The credibility of an FBI special agent, whose notes are the only government record of Martha Stewart's two interviews with investigators in 2002, was attacked by defense lawyers during trial testimony.

The attack came as the 10th day of testimony got under way at the trial of Stewart and ex-stockbroker Peter Bacanovic.

They are accused of lying to investigators about why Stewart sold 3,928 shares of ImClone on Dec. 27, 2001.

The pair claim they had a pre-existing understanding to sell the stock when it fell to $60 per share. But the government says Stewart was tipped that ImClone CEO Sam Waksal was trying to dump his own shares.

One of the charges against Stewart is that she lied when she said in one interview that she did not recall whether her office kept a log of a message left by Bacanovic on the day of the stock sale.

Stewart's assistant has testified Stewart personally altered the log of the Bacanovic message, then ordered that it be restored.

"Is this incident proof that Stewart had a guilty mind and something to hide, as prosecutors no doubt will claim during closing arguments? Or is it proof that Stewart wasn't sure how to handle the growing problem -- a sign of confusion, perhaps, but certainly not a crime.

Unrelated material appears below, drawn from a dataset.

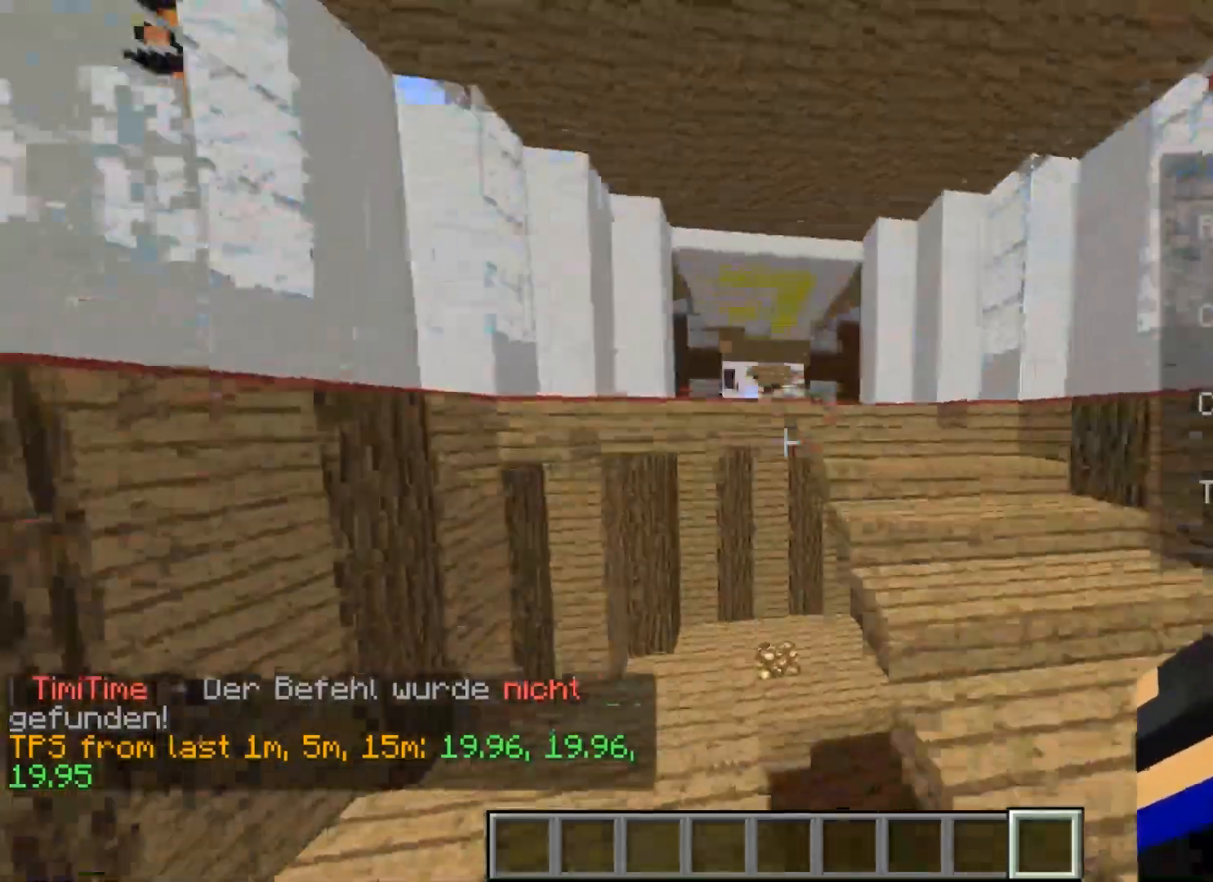
{"keys": ["w"], "mouse": [], "events": []}
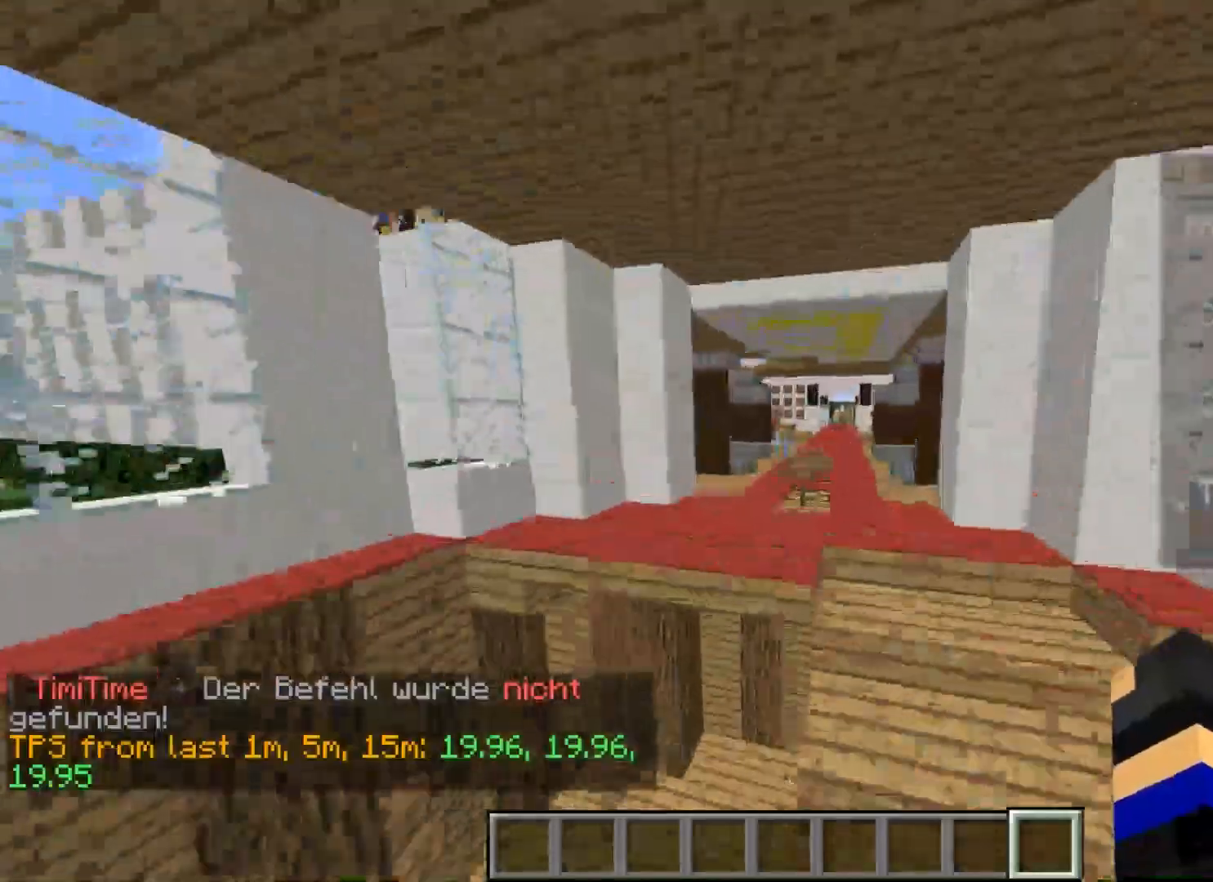
{"keys": ["d", "w"], "mouse": [], "events": [[333, "d", "down"]]}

A guilty person would delete the e-mail, this argument goes, an innocent person would order it restored," says CBSNews.com Legal Analyst Andrew Cohen.

FBI special agent Catherine Farmer testified she had no notes of Stewart specifically saying she did not remember such a log. Farmer apparently wrote only in a report she prepared after the interview that Stewart said she could not recall.

"And you were the only person taking notes for the United States government that day, right?" Stewart lawyer John Tigue asked.

"Yes," Farmer replied.

CBS News Correspondent Sharyn Alfonsi reports Farmer admitted that she did not tape record any of her interviews with Stewart and that the only record is the agent's notes — Notes where she didn't write down a single question and only partial answers.

Defense attorneys pointed out that those notes are riddled with mistakes and that Stewart may not have lied to agents, she may have, in a sense, been misquoted.

Farmer took notes on the two meetings, then typed routine summaries of them, called FBI 302 reports, based on her notes and memory.

In Stewart's interview on Feb. 4, 2002, Farmer's 302 report shows Stewart claimed she did not know whether there was a record at her office of a call from Bacanovic on the day she sold her ImClone stock.

But under questioning from Stewart lawyer John Tigue, Farmer conceded the information in the 302 report — written immediately after the interview — came from her memory only and did not appear in her notes.

"It's possible to miss important things, and you were brand new to the case, weren't you?" Tigue asked.

"Yes, the case was just assigned," Farmer replied.

Prosecutor Karen Patton Seymour, trying to protect Farmer's credibility, pointed out that the FBI always relies on notes in its voluntary interviews — never court reporters or tape recordings.

"Was Martha Stewart treated any differently than anyone else who submits to a voluntary interview?" Seymour asked Farmer.

"No," the agent replied.

Meanwhile, the federal judge in the case dealt a blow to the prosecution by denying their request to introduce expert testimony relating to securities fraud, the most serious charge against the domestic diva.

The testimony barred by U.S. District Judge Miriam Goldman Cedarbaum would have discussed how investors might have reacted to Stewart's public statements about her ImClone Systems sale.

The securities fraud count accuses Stewart of propping up the stock price of her own company, Martha Stewart Living Omnimedia, by claiming in 2002 that her ImClone sale was proper and that she was cooperating with authorities.

Conviction on the securities fraud count would carry a 10-year prison term. Each of the other four counts against Stewart would carry five years.

Cedarbaum's ruling granted a motion by Stewart over statements she made in 2002, blocking testimony on "whether a reasonable investor would have considered the statements important in making an investment decision," the judge said.